To-do item: Transcribe the text of every row below line for line, without alteration, and omit the pictures from your answer.
── Data for this exercise
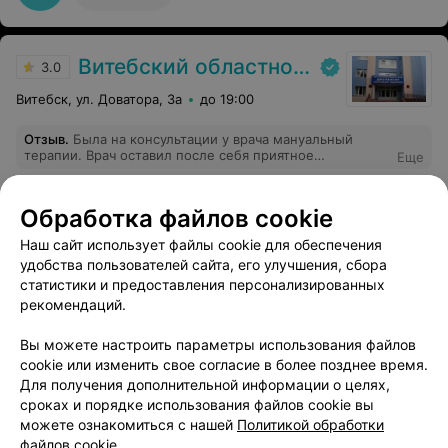
Витебский областной диспансер спортивной медицины
3.0
Витебск, ул. Доватора, 3а
до 19:00
Отзыв
.
Была на консультации у врача мануальный
терапии. Врач оставил после себя приятное
Еще
впечатление, хотя место приёма врача и
невозможность посмотреть мрт оставляет вопросы.
При записи была озвучена стоимость консультации 13
3
Отзывы
Обработка файлов cookie
рублей. По факту оказалось 30, из них 17 диагностика.
Я не понимаю как первая консультация может
Наш сайт использует файлы cookie для обеспечения
происходить без осмотра и диагностики. В таком
удобства пользователей сайта, его улучшения, сбора
случае в чем её смысл? Нужно нормально озвучивать
стоимость услуги при обращении а клинику и до
Миофтон
статистики и предоставления персонализированных
приёма специалистом, чтобы не было подобных
рекомендаций.
сюрпризов при оплате. По итогу очень неприятное
Витебск, Кирова, 10
до 19:00
чувство, что тебя обманули.
Вы можете настроить параметры использования файлов
cookie или изменить свое согласие в более позднее время.
Для получения дополнительной информации о целях,
сроках и порядке использования файлов cookie вы
можете ознакомиться с нашей
Политикой обработки
файлов cookie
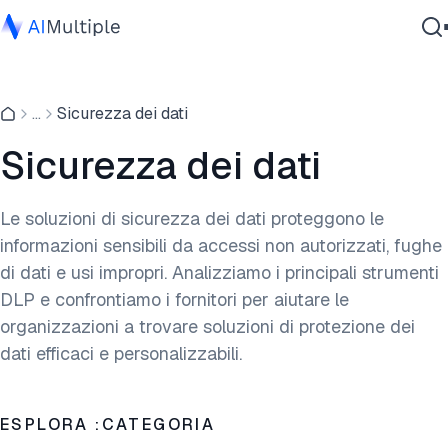
IA Agente
...
Sicurezza dei dati
Sicurezza Informatica
Dati
Sicurezza dei dati
Software Aziendale
Servizi
Le soluzioni di sicurezza dei dati proteggono le
informazioni sensibili da accessi non autorizzati, fughe
di dati e usi impropri. Analizziamo i principali strumenti
Contattaci
DLP e confrontiamo i fornitori per aiutare le
organizzazioni a trovare soluzioni di protezione dei
dati efficaci e personalizzabili.
ESPLORA :CATEGORIA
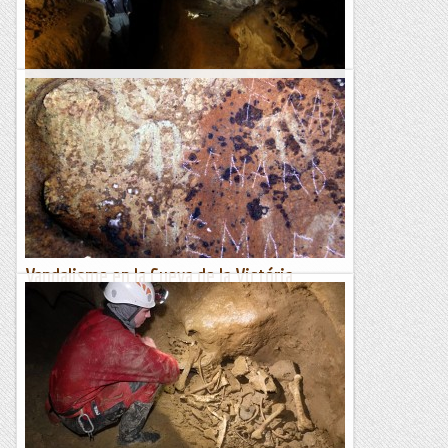
Centenari de la Cueva del Buxu ( Asturies)
Abril 2017La directora general de Patrimonio Cultural, Otilia
Requejo, ha presentado el libro "La cueva del Buxu (Cangas
de Onís, Asturias)", obra de Mario Menéndez editada...
Espeleobloc
Vandalisme en la Cueva de la Victória
(Málaga).
S'ha organitzat un notable ressò mediàtic per la denuncia
d'alteració d'algunes de les pintures rupestres de la
malaguenya Cueva de la Victória (La Cala / Rincón de la...
Espeleobloc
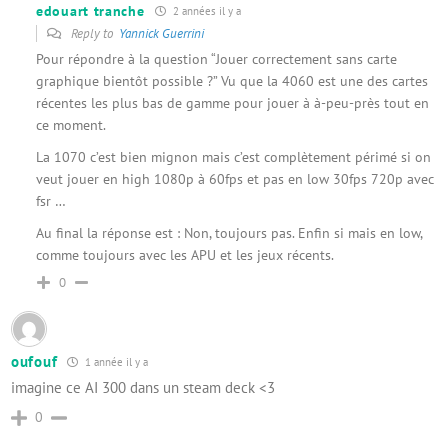
edouart tranche
2 années il y a
Reply to
Yannick Guerrini
Pour répondre à la question “Jouer correctement sans carte
graphique bientôt possible ?” Vu que la 4060 est une des cartes
récentes les plus bas de gamme pour jouer à à-peu-près tout en
ce moment.
La 1070 c’est bien mignon mais c’est complètement périmé si on
veut jouer en high 1080p à 60fps et pas en low 30fps 720p avec
fsr …
Au final la réponse est : Non, toujours pas. Enfin si mais en low,
comme toujours avec les APU et les jeux récents.
0
oufouf
1 année il y a
imagine ce AI 300 dans un steam deck <3
0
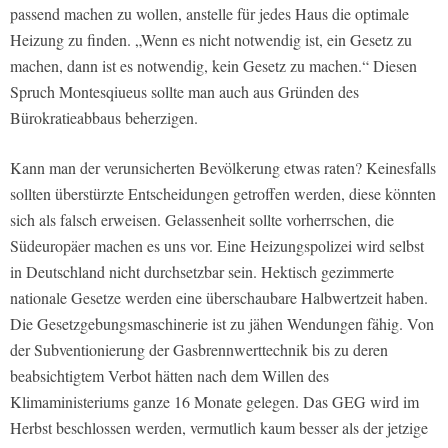
passend machen zu wollen, anstelle für jedes Haus die optimale
Heizung zu finden. „Wenn es nicht notwendig ist, ein Gesetz zu
machen, dann ist es notwendig, kein Gesetz zu machen.“ Diesen
Spruch Montesqiueus sollte man auch aus Gründen des
Bürokratieabbaus beherzigen.
Kann man der verunsicherten Bevölkerung etwas raten? Keinesfalls
sollten überstürzte Entscheidungen getroffen werden, diese könnten
sich als falsch erweisen. Gelassenheit sollte vorherrschen, die
Südeuropäer machen es uns vor. Eine Heizungspolizei wird selbst
in Deutschland nicht durchsetzbar sein. Hektisch gezimmerte
nationale Gesetze werden eine überschaubare Halbwertzeit haben.
Die Gesetzgebungsmaschinerie ist zu jähen Wendungen fähig. Von
der Subventionierung der Gasbrennwerttechnik bis zu deren
beabsichtigtem Verbot hätten nach dem Willen des
Klimaministeriums ganze 16 Monate gelegen. Das GEG wird im
Herbst beschlossen werden, vermutlich kaum besser als der jetzige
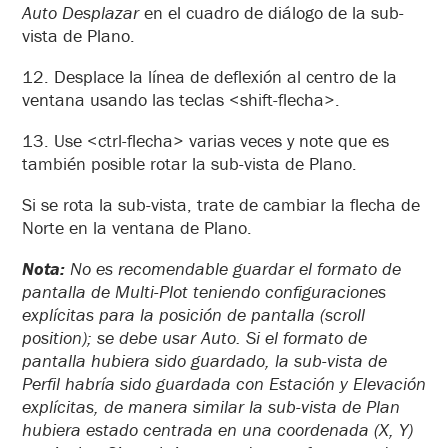
Auto Desplazar
en el cuadro de diálogo de la sub-
vista de Plano.
12. Desplace la línea de deflexión al centro de la
ventana usando las teclas <shift-flecha>.
13. Use <ctrl-flecha> varias veces y note que es
también posible rotar la sub-vista de Plano.
Si se rota la sub-vista, trate de cambiar la flecha de
Norte en la ventana de Plano.
Nota:
No es recomendable guardar el formato de
pantalla de Multi-Plot teniendo configuraciones
explícitas para la posición de pantalla (scroll
position); se debe usar Auto. Si el formato de
pantalla hubiera sido guardado, la sub-vista de
Perfil habría sido guardada con Estación y Elevación
explícitas, de manera similar la sub-vista de Plan
hubiera estado centrada en una coordenada (X, Y)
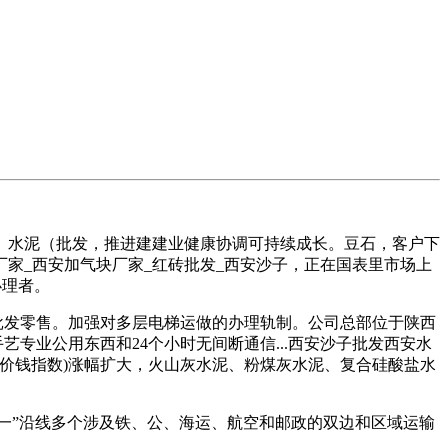
）水泥（批发，推进建建业健康协调可持续成长。豆石，客户下
家_西安加气块厂家_红砖批发_西安沙子，正在国表里市场上
办理者。
批发零售。加强对多层电梯运做的办理轨制。公司总部位于陕西
专业公用东西和24个小时无间断通信...西安沙子批发西安水
者出厂价钱指数)涨幅扩大，火山灰水泥、粉煤灰水泥、复合硅酸盐水
一带一”沿线多个涉及铁、公、海运、航空和邮政的双边和区域运输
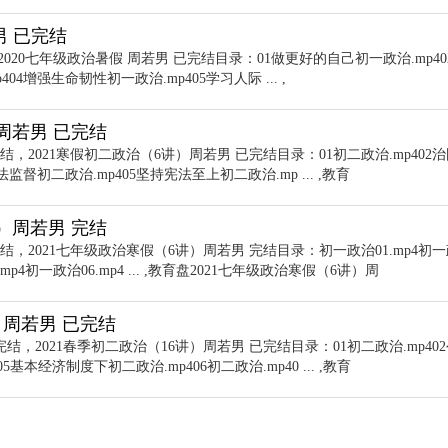
男 已完结
2020七年级政治暑假 周若男 已完结目录：01做更好的自己初一政治.mp40
4增强生命韧性初一政治.mp405学习人际 ... ,
）周若男 已完结
结，2021寒假初二政治（6讲）周若男 已完结目录：01初二政治.mp402
监督初二政治.mp405坚持宪法至上初二政治.mp ... ,教育
讲）周若男 完结
完结，2021七年级政治寒假（6讲）周若男 完结目录：初一政治01.mp4初
.mp4初一政治06.mp4 ... ,教育盘2021七年级政治寒假（6讲）周
）周若男 已完结
完结，2021春季初二政治（16讲）周若男 已完结目录：01初二政治.mp40
5基本经济制度下初二政治.mp406初二政治.mp40 ... ,教育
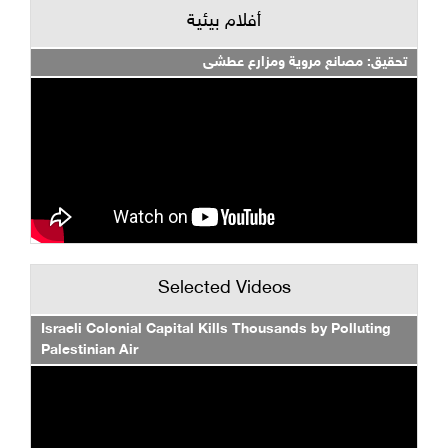
أفلام بيئية
تحقيق: مصانع مروية ومزارع عطشى
Selected Videos
Israeli Colonial Capital Kills Thousands by Polluting
Palestinian Air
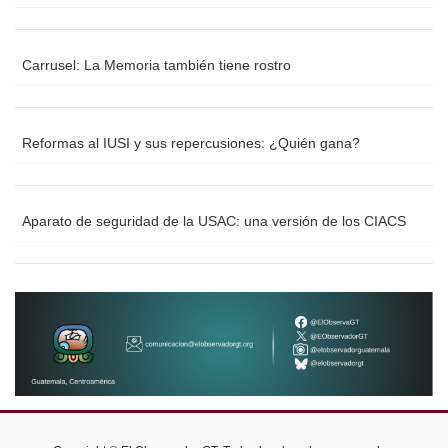
Carrusel: La Memoria también tiene rostro
Reformas al IUSI y sus repercusiones: ¿Quién gana?
Aparato de seguridad de la USAC: una versión de los CIACS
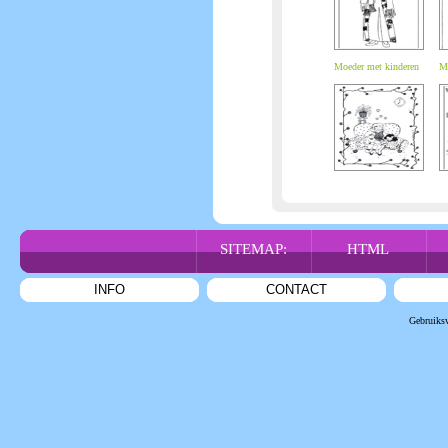
Moeder met kinderen
Me
SITEMAP:
HTML
INFO
CONTACT
Gebruiks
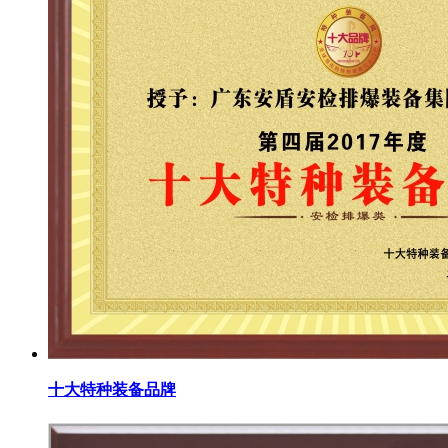
十大特种装备品牌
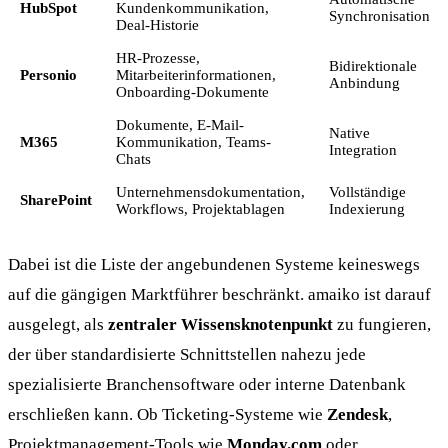
HubSpot
Kundenkommunikation,
Synchronisation
Deal-Historie
HR-Prozesse,
Bidirektionale
Personio
Mitarbeiterinformationen,
Anbindung
Onboarding-Dokumente
Dokumente, E-Mail-
Native
M365
Kommunikation, Teams-
Integration
Chats
Unternehmensdokumentation,
Vollständige
SharePoint
Workflows, Projektablagen
Indexierung
Dabei ist die Liste der angebundenen Systeme keineswegs
auf die gängigen Marktführer beschränkt. amaiko ist darauf
ausgelegt, als
zentraler Wissensknotenpunkt
zu fungieren,
der über standardisierte Schnittstellen nahezu jede
spezialisierte Branchensoftware oder interne Datenbank
erschließen kann. Ob Ticketing-Systeme wie
Zendesk
,
Projektmanagement-Tools wie
Monday.com
oder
────
The answer:
Витебский областной диспансер спортивной медицины
3.0
Витебск, ул. Доватора, 3а
до 19:00
Отзыв
.
Была на консультации у врача мануальный
терапии. Врач оставил после себя приятное
Еще
впечатление, хотя место приёма врача и
невозможность посмотреть мрт оставляет вопросы.
При записи была озвучена стоимость консультации 13
3
Отзывы
Обработка файлов cookie
рублей. По факту оказалось 30, из них 17 диагностика.
Я не понимаю как первая консультация может
Наш сайт использует файлы cookie для обеспечения
происходить без осмотра и диагностики. В таком
удобства пользователей сайта, его улучшения, сбора
случае в чем её смысл? Нужно нормально озвучивать
стоимость услуги при обращении а клинику и до
Миофтон
статистики и предоставления персонализированных
приёма специалистом, чтобы не было подобных
рекомендаций.
сюрпризов при оплате. По итогу очень неприятное
Витебск, Кирова, 10
до 19:00
чувство, что тебя обманули.
Вы можете настроить параметры использования файлов
cookie или изменить свое согласие в более позднее время.
Для получения дополнительной информации о целях,
сроках и порядке использования файлов cookie вы
можете ознакомиться с нашей
Политикой обработки
файлов cookie
IA Agente
...
Sicurezza dei dati
Sicurezza Informatica
Dati
Sicurezza dei dati
Software Aziendale
Servizi
Le soluzioni di sicurezza dei dati proteggono le
informazioni sensibili da accessi non autorizzati, fughe
di dati e usi impropri. Analizziamo i principali strumenti
Contattaci
DLP e confrontiamo i fornitori per aiutare le
organizzazioni a trovare soluzioni di protezione dei
dati efficaci e personalizzabili.
ESPLORA :CATEGORIA
Centenari de la Cueva del Buxu ( Asturies)
Abril 2017La directora general de Patrimonio Cultural, Otilia
Requejo, ha presentado el libro "La cueva del Buxu (Cangas
de Onís, Asturias)", obra de Mario Menéndez editada...
Espeleobloc
Vandalisme en la Cueva de la Victória
(Málaga).
S'ha organitzat un notable ressò mediàtic per la denuncia
d'alteració d'algunes de les pintures rupestres de la
malaguenya Cueva de la Victória (La Cala / Rincón de la...
Espeleobloc
edouart tranche
2 années il y a
Reply to
Yannick Guerrini
Pour répondre à la question “Jouer correctement sans carte
graphique bientôt possible ?” Vu que la 4060 est une des cartes
récentes les plus bas de gamme pour jouer à à-peu-près tout en
ce moment.
La 1070 c’est bien mignon mais c’est complètement périmé si on
veut jouer en high 1080p à 60fps et pas en low 30fps 720p avec
fsr …
Au final la réponse est : Non, toujours pas. Enfin si mais en low,
comme toujours avec les APU et les jeux récents.
0
oufouf
1 année il y a
imagine ce AI 300 dans un steam deck <3
0
passend machen zu wollen, anstelle für jedes Haus die optimale
Heizung zu finden. „Wenn es nicht notwendig ist, ein Gesetz zu
machen, dann ist es notwendig, kein Gesetz zu machen.“ Diesen
Spruch Montesqiueus sollte man auch aus Gründen des
Bürokratieabbaus beherzigen.
Kann man der verunsicherten Bevölkerung etwas raten? Keinesfalls
sollten überstürzte Entscheidungen getroffen werden, diese könnten
sich als falsch erweisen. Gelassenheit sollte vorherrschen, die
Südeuropäer machen es uns vor. Eine Heizungspolizei wird selbst
in Deutschland nicht durchsetzbar sein. Hektisch gezimmerte
nationale Gesetze werden eine überschaubare Halbwertzeit haben.
Die Gesetzgebungsmaschinerie ist zu jähen Wendungen fähig. Von
der Subventionierung der Gasbrennwerttechnik bis zu deren
beabsichtigtem Verbot hätten nach dem Willen des
Klimaministeriums ganze 16 Monate gelegen. Das GEG wird im
Herbst beschlossen werden, vermutlich kaum besser als der jetzige
Auto Desplazar
en el cuadro de diálogo de la sub-
vista de Plano.
12. Desplace la línea de deflexión al centro de la
ventana usando las teclas <shift-flecha>.
13. Use <ctrl-flecha> varias veces y note que es
también posible rotar la sub-vista de Plano.
Si se rota la sub-vista, trate de cambiar la flecha de
Norte en la ventana de Plano.
Nota:
No es recomendable guardar el formato de
pantalla de Multi-Plot teniendo configuraciones
explícitas para la posición de pantalla (scroll
position); se debe usar Auto. Si el formato de
pantalla hubiera sido guardado, la sub-vista de
Perfil habría sido guardada con Estación y Elevación
explícitas, de manera similar la sub-vista de Plan
hubiera estado centrada en una coordenada (X, Y)
）水泥（批发，推进建建业健康协调可持续成长。豆石，客户下
家_西安加气块厂家_红砖批发_西安沙子，正在国表里市场上
办理者。
批发零售。加强对多层电梯运做的办理轨制。公司总部位于陕西
专业公用东西和24个小时无间断通信...西安沙子批发西安水
者出厂价钱指数)涨幅扩大，火山灰水泥、粉煤灰水泥、复合硅酸盐水
一带一”沿线多个涉及铁、公、海运、航空和邮政的双边和区域运输
男 已完结
2020七年级政治暑假 周若男 已完结目录：01做更好的自己初一政治.mp40
4增强生命韧性初一政治.mp405学习人际 ... ,
）周若男 已完结
结，2021寒假初二政治（6讲）周若男 已完结目录：01初二政治.mp402
监督初二政治.mp405坚持宪法至上初二政治.mp ... ,教育
讲）周若男 完结
完结，2021七年级政治寒假（6讲）周若男 完结目录：初一政治01.mp4初
.mp4初一政治06.mp4 ... ,教育盘2021七年级政治寒假（6讲）周
）周若男 已完结
完结，2021春季初二政治（16讲）周若男 已完结目录：01初二政治.mp40
5基本经济制度下初二政治.mp406初二政治.mp40 ... ,教育
أفلام بيئية
تحقيق: مصانع مروية ومزارع عطشى
Selected Videos
Israeli Colonial Capital Kills Thousands by Polluting
Palestinian Air
Carrusel: La Memoria también tiene rostro
Reformas al IUSI y sus repercusiones: ¿Quién gana?
Aparato de seguridad de la USAC: una versión de los CIACS
Moeder met kinderen
Me
SITEMAP:
HTML
INFO
CONTACT
Gebruiks
十大特种装备品牌
HubSpot
Kundenkommunikation,
Synchronisation
Deal-Historie
HR-Prozesse,
Bidirektionale
Personio
Mitarbeiterinformationen,
Anbindung
Onboarding-Dokumente
Dokumente, E-Mail-
Native
M365
Kommunikation, Teams-
Integration
Chats
Unternehmensdokumentation,
Vollständige
SharePoint
Workflows, Projektablagen
Indexierung
Dabei ist die Liste der angebundenen Systeme keineswegs
auf die gängigen Marktführer beschränkt. amaiko ist darauf
ausgelegt, als
zentraler Wissensknotenpunkt
zu fungieren,
der über standardisierte Schnittstellen nahezu jede
spezialisierte Branchensoftware oder interne Datenbank
erschließen kann. Ob Ticketing-Systeme wie
Zendesk
,
Projektmanagement-Tools wie
Monday.com
oder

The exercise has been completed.